:: RECORDS

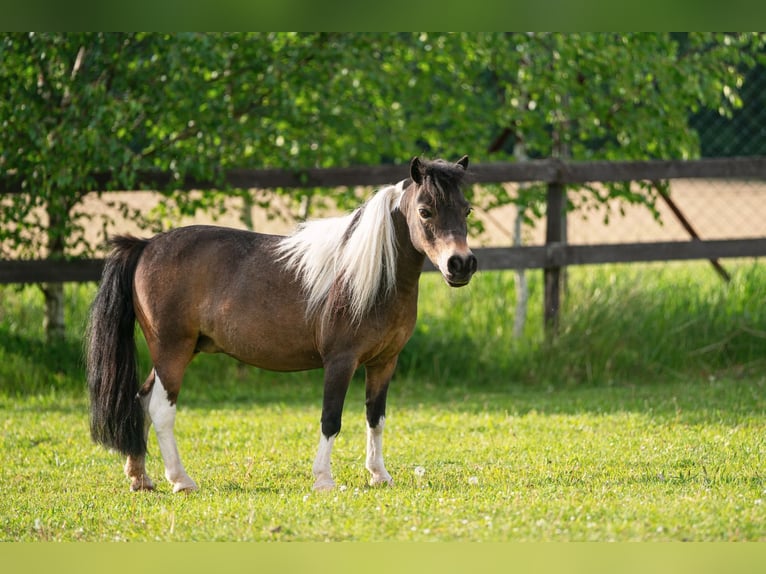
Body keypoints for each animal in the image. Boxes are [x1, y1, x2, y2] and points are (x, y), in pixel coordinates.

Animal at [86, 155, 477, 493]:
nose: (460, 264)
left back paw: (140, 477)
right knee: (161, 409)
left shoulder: (384, 362)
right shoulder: (341, 361)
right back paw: (181, 480)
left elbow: (375, 418)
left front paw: (379, 475)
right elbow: (331, 419)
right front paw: (323, 479)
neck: (368, 275)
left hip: (176, 352)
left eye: (466, 209)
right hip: (172, 351)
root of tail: (145, 245)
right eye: (425, 211)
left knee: (141, 400)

::::

Go through the entries and copy every line with "left".

**EXERCISE ANSWER**.
left back paw: (140, 477)
left shoulder: (384, 362)
left elbow: (375, 418)
left front paw: (379, 475)
left hip: (176, 352)
left eye: (466, 209)
left knee: (141, 400)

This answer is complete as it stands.